Design of Mixer:sql Lexical analyzer

Source: Internet
Author: User
Tags lexer sql injection

Introduced

Mixer wants to provide custom routing, SQL blacklist to prevent SQL injection attacks in the proxy layer, and the cornerstone is to parse the SQL statements sent by the user. That's my first big lexical analysis and grammar analysis.

So far, I've just implemented a simpler lexical analyzer to decompose SQL statements into multiple token. And for the syntax analysis from the token, build the SQL AST, I now really have no experience (compiler principle is too bad), the need for cattle to help.

So, here is just a brief introduction to the lexical analysis of mixer.

Tokenize

In many places, we all need lexical analysis, usually in several ways:

Use a powerful tool, such as Lex,mysql-proxy, in this way

Using regular expressions

State machine

For the use of tools, I think there is a less good place is the cost of learning, for example, I use lex when I need to learn its syntax, while the code generated by the tool is not very readable, the code is large, more serious is likely to be slow. So MySQL itself is to implement a lexical analysis module.

For regular expressions, performance problems can be a very important consideration, and the complexity is no lower than using tools like Lex.

State machine Maybe I think I'm doing it. A very good way to implement lexical parsing, for SQL lexical parsing, I feel that the way to write by using state machine is not very difficult, so mixer himself realized one.

State machine

In general, the implementation of a state machine is based on the practice of the States + action + switch, possibly as follows:

?

1 2 3 4 5 6 7 8 Switch state {case state1:state = action1 () Case state2:state = Action2 () Case STATE3: State = Action3 ()}

For a state, we know by switch which action it will be handled by, and for each action we know what the next state is after the execution completes.

For the above implementation, if there is too much state, it may cause too many case statements, which we can simplify with the state function.

A state function is the execution of the current state action and returns directly to the next state function.

We can do this:

?

1 2 3 4 5 Type statefn func (*lexer) statefn for state: = Startstate; State!= Nil {state = state (Lexer)}

So what we need to accomplish is each state function and its next state function that needs to be executed.

Mixer Lexer

The lexical analysis of mixer is mainly referenced by this method. Mainly implemented in the parser module.

For a lexer, a nexttoken function is provided for the external acquisition of the next token for subsequent operations (such as parsing).

Lexer next token is as follows:

?

1 2 3 4 5 6 7 8 9 a Func (l *lexer) nexttoken () (Token, error) {    for {       & Nbsp;select {            case T: = <-l.tokens:                 return T, Nil             default:                  if L.state = = Nil {                     return Token{TK _eof, ""}, L.err                  }                  l.state = L.state (l)                  if L.err!= Nil {                     return Token{tk_unknown, ""}, L.err                  }          }     }}

Tokens is a channel, each time the state resolves the token will emit to this channel for Nexttoken get, if the channel is empty, then call the state function again.

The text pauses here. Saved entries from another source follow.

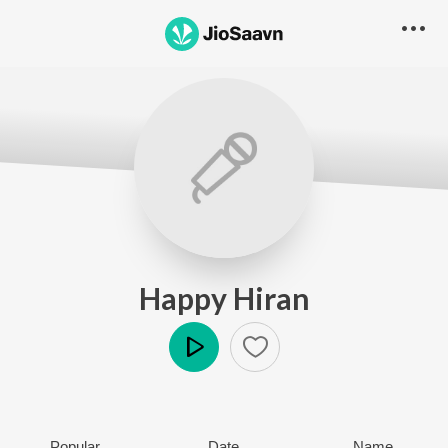
Happy Hiran
Play
Popular
Date
Name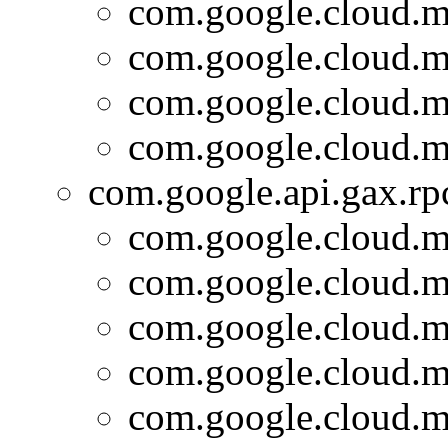
com.google.cloud.m
com.google.cloud.m
com.google.cloud.m
com.google.cloud.m
com.google.api.gax.rp
com.google.cloud.m
com.google.cloud.m
com.google.cloud.m
com.google.cloud.m
com.google.cloud.m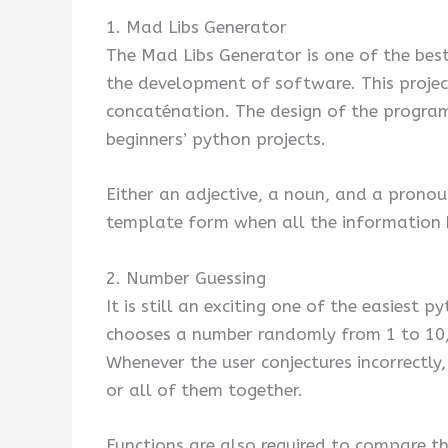
1. Mad Libs Generator
The Mad Libs Generator is one of the best 
the development of software. This projec
concaténation. The design of the program 
beginners’ python projects.
Either an adjective, a noun, and a pronou
template form when all the information 
2. Number Guessing
It is still an exciting one of the easiest
chooses a number randomly from 1 to 10, 
Whenever the user conjectures incorrectly, 
or all of them together.
Functions are also required to compare t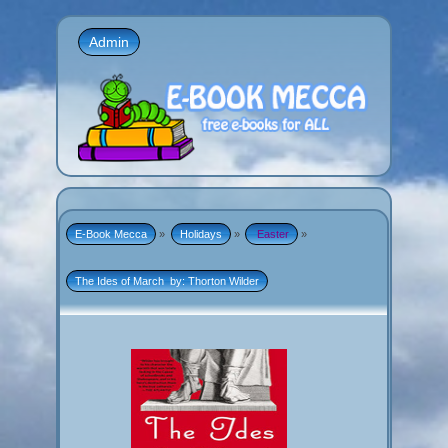
Admin
E-Book Mecca
»
Holidays
»
 Easter
»
The Ides of March  by: Thorton Wilder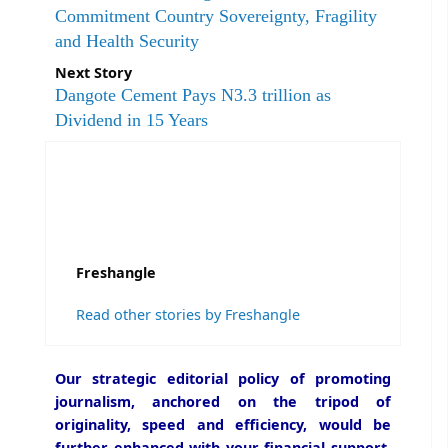
Commitment Country Sovereignty, Fragility
and Health Security
Next Story
Dangote Cement Pays N3.3 trillion as
Dividend in 15 Years
Freshangle
Read other stories by Freshangle
Our strategic editorial policy of promoting
journalism, anchored on the tripod of
originality, speed and efficiency, would be
further enhanced with your financial support.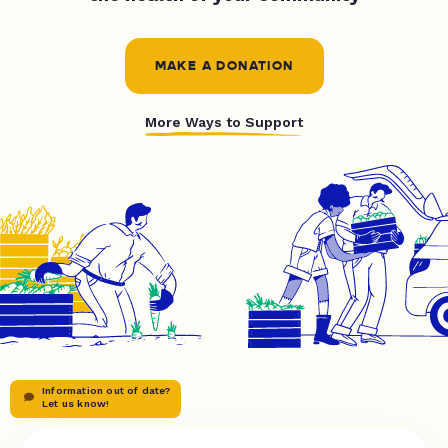
MAKE A DONATION
More Ways to Support
Information out of date?
Let us know!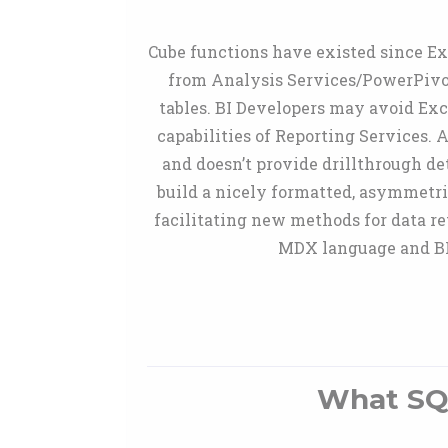
Cube functions have existed since Exc
from Analysis Services/PowerPivot
tables. BI Developers may avoid Exc
capabilities of Reporting Services. 
and doesn’t provide drillthrough de
build a nicely formatted, asymmetri
facilitating new methods for data re
MDX language and BI 
What SQ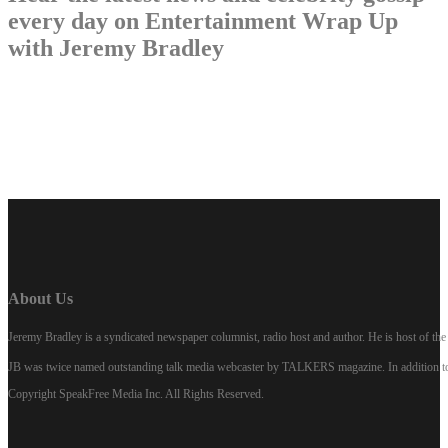
every day on Entertainment Wrap Up
with Jeremy Bradley
LISTEN NOW
About Us
Jeremy Bradley is a syndicated newspaper columnist, radio host and author. He is host of 
JB was twice named outstanding talk media webcaster by TALKERS magazine. In addition to hi
Copyright SpeakFree Media Inc. All Rights Reserved.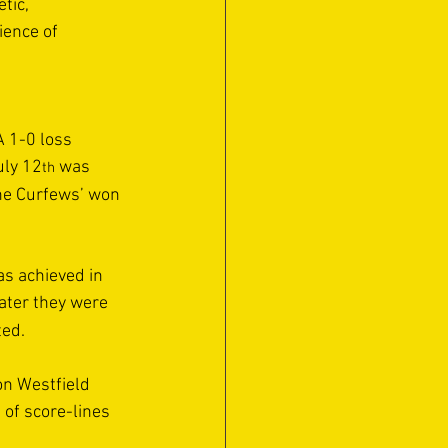
tic, 
ience of 
 1-0 loss 
uly 12
 was 
th
he Curfews’ won 
s achieved in 
later they were 
ed. 
on Westfield 
 of score-lines 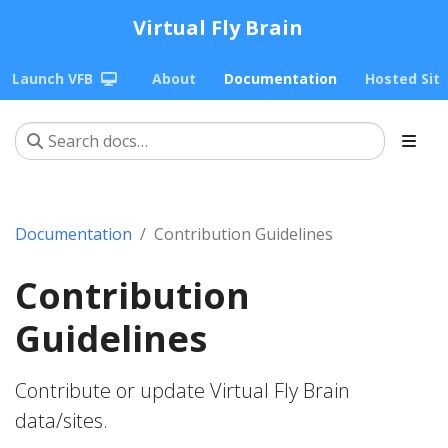
Virtual Fly Brain
Launch VFB
About
Documentation
Hosted Sit
Documentation
Contribution Guidelines
Contribution
Guidelines
Contribute or update Virtual Fly Brain
data/sites.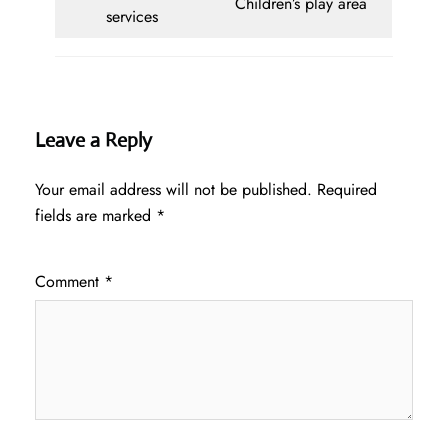
Children’s play area
services
Leave a Reply
Your email address will not be published.
Required
fields are marked
*
Comment
*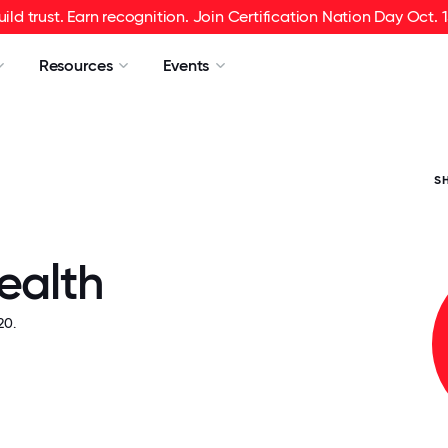
uild trust. Earn recognition. Join Certification Nation Day Oct. 1
Resources
Events
S
ealth
20.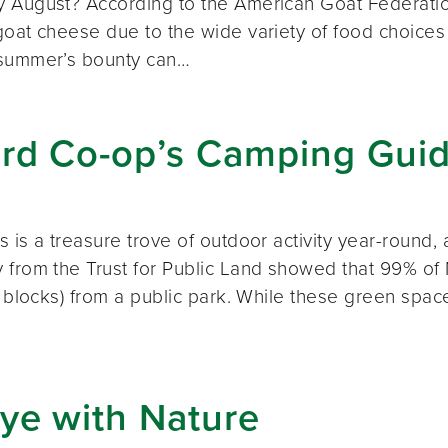
 August? According to the American Goat Federatio
oat cheese due to the wide variety of food choices a
summer’s bounty can…
rd Co-op’s Camping Gui
 is a treasure trove of outdoor activity year-round
from the Trust for Public Land showed that 99% of M
x blocks) from a public park. While these green spa
…
ye with Nature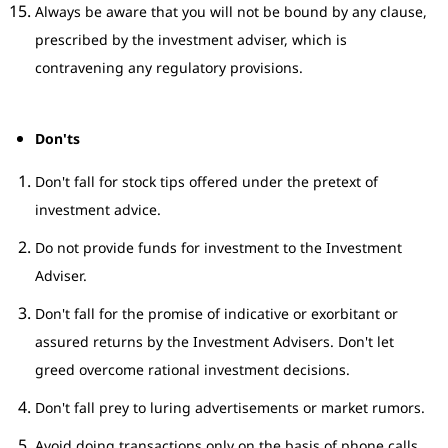
Always be aware that you will not be bound by any clause,
prescribed by the investment adviser, which is
contravening any regulatory provisions.
Don'ts
Don't fall for stock tips offered under the pretext of
investment advice.
Do not provide funds for investment to the Investment
Adviser.
Don't fall for the promise of indicative or exorbitant or
assured returns by the Investment Advisers. Don't let
greed overcome rational investment decisions.
Don't fall prey to luring advertisements or market rumors.
Avoid doing transactions only on the basis of phone calls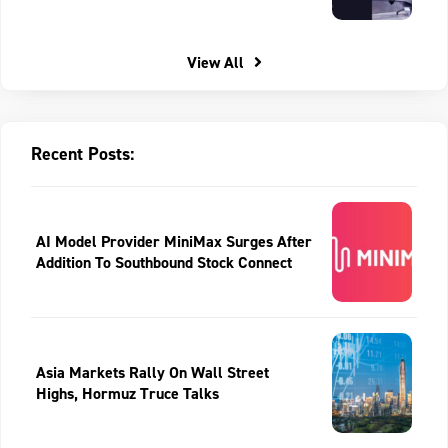
View All
Recent Posts:
AI Model Provider MiniMax Surges After
Addition To Southbound Stock Connect
Asia Markets Rally On Wall Street
Highs, Hormuz Truce Talks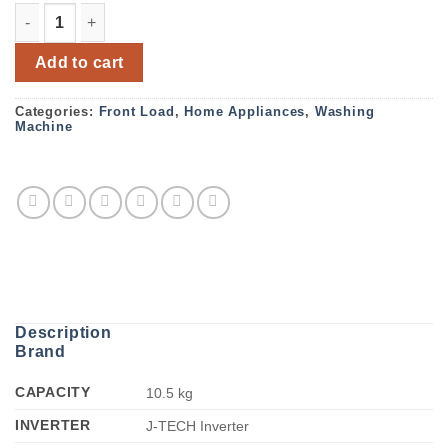
Sharp Full Auto Front Loading Inverter Washing Machine
Add to cart
Categories:
Front Load
,
Home Appliances
,
Washing
Machine
Description
Brand
CAPACITY
10.5 kg
INVERTER
J-TECH Inverter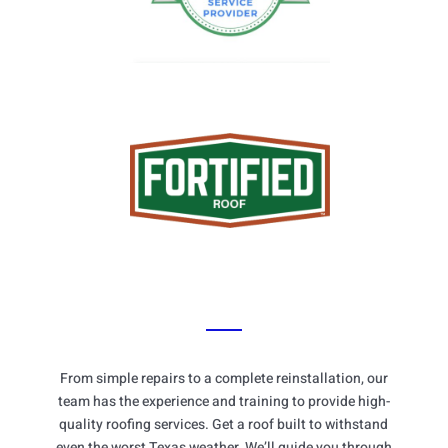
From simple repairs to a complete reinstallation, our
team has the experience and training to provide high-
quality roofing services. Get a roof built to withstand
even the worst Texas weather. We’ll guide you through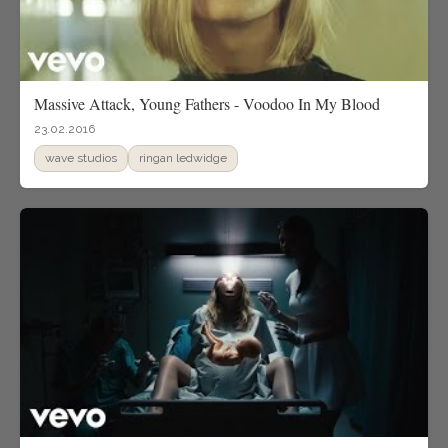
Massive Attack, Young Fathers - Voodoo In My Blood
23.02.2016
wave studios
ringan ledwidge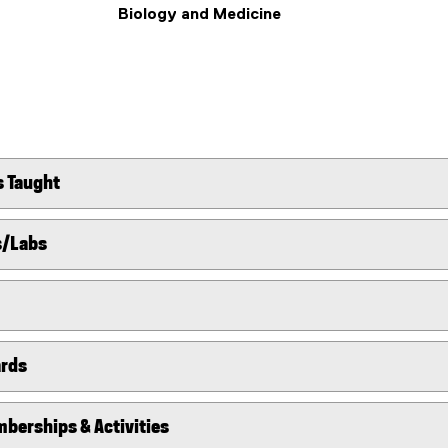
Biology and Medicine
s Taught
s/Labs
ards
berships & Activities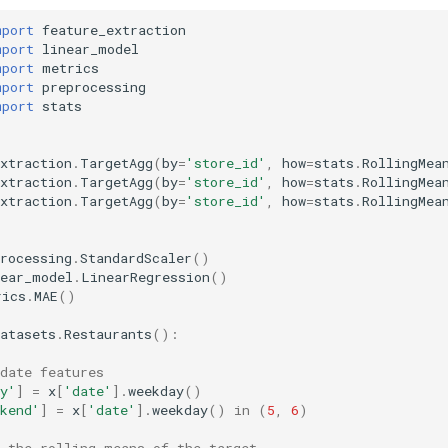
mport
feature_extraction
mport
linear_model
mport
metrics
mport
preprocessing
mport
stats
xtraction
.
TargetAgg
(
by
=
'store_id'
,
how
=
stats
.
RollingMea
xtraction
.
TargetAgg
(
by
=
'store_id'
,
how
=
stats
.
RollingMea
xtraction
.
TargetAgg
(
by
=
'store_id'
,
how
=
stats
.
RollingMea
rocessing
.
StandardScaler
()
near_model
.
LinearRegression
()
rics
.
MAE
()
atasets
.
Restaurants
():
date features
y'
]
=
x
[
'date'
]
.
weekday
()
kend'
]
=
x
[
'date'
]
.
weekday
()
in
(
5
,
6
)
s the rolling means of the target  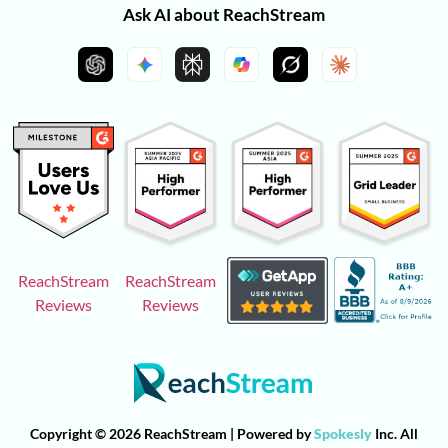
Ask AI about ReachStream
ReachStream
ReachStream
Reviews
Reviews
Copyright © 2026 ReachStream | Powered by
Spokesly
Inc. All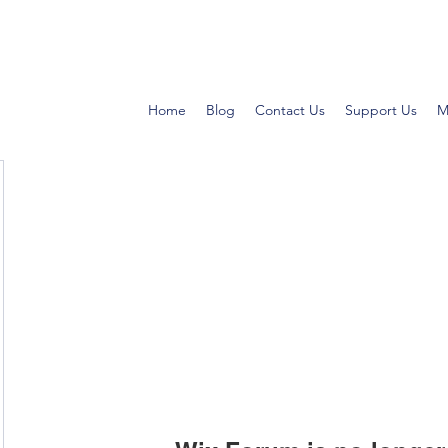
Home
Blog
Contact Us
Support Us
M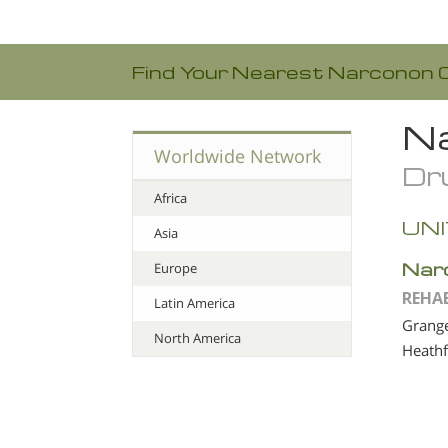
Find Your Nearest Narconon 
Na
Worldwide Network
Dru
Africa
UN
Asia
Nar
Europe
REHA
Latin America
Grange
North America
Heathf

As you can see, it's easy to implement a lexical parsing with go, and the rest is to write the corresponding state function to parse the SQL.

Todo

Mixer Lexical analysis There are many imperfect places, such as the scientific count method of numerical analysis is not perfect, the follow-up preparation for reference to MySQL official lexical analysis module in a good improvement.

Contact Us

The content source of this page is from Internet, which doesn't represent Alibaba Cloud's opinion; products and services mentioned on that page don't have any relationship with Alibaba Cloud. If the content of the page makes you feel confusing, please write us an email, we will handle the problem within 5 days after receiving your email.

If you find any instances of plagiarism from the community, please send an email to: info-contact@alibabacloud.com and provide relevant evidence. A staff member will contact you within 5 working days.

A Free Trial That Lets You Build Big!

Start building with 50+ products and up to 12 months usage for Elastic Compute Service

  • Sales Support

    1 on 1 presale consultation

  • After-Sales Support

    24/7 Technical Support 6 Free Tickets per Quarter Faster Response

  • Alibaba Cloud offers highly flexible support services tailored to meet your exact needs.